*** Block opens ***

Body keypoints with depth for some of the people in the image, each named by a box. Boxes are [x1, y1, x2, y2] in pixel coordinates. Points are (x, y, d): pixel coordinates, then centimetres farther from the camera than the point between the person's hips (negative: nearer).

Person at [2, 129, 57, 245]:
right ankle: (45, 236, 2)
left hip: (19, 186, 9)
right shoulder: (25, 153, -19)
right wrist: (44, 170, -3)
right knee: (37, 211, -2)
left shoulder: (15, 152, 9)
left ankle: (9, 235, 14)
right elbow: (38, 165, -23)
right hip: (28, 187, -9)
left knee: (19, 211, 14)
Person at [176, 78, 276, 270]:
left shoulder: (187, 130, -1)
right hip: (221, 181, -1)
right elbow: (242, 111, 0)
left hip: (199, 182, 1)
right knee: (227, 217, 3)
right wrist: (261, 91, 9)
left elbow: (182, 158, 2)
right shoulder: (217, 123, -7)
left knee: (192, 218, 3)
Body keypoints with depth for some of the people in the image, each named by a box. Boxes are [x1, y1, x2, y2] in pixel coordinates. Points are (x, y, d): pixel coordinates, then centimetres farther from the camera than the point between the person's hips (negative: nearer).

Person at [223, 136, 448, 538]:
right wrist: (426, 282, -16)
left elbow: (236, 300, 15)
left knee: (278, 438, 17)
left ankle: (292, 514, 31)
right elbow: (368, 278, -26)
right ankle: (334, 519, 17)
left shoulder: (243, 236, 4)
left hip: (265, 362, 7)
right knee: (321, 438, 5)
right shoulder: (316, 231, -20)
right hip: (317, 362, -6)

*** Block closes ***

→ How to complete this task:
Write down the lines of the listing from the one containing "right elbow: (368, 278, -26)" through the end of the listing, inclusive, reproducing them without any changes.

→ Result for this exercise:
right elbow: (368, 278, -26)
right ankle: (334, 519, 17)
left shoulder: (243, 236, 4)
left hip: (265, 362, 7)
right knee: (321, 438, 5)
right shoulder: (316, 231, -20)
right hip: (317, 362, -6)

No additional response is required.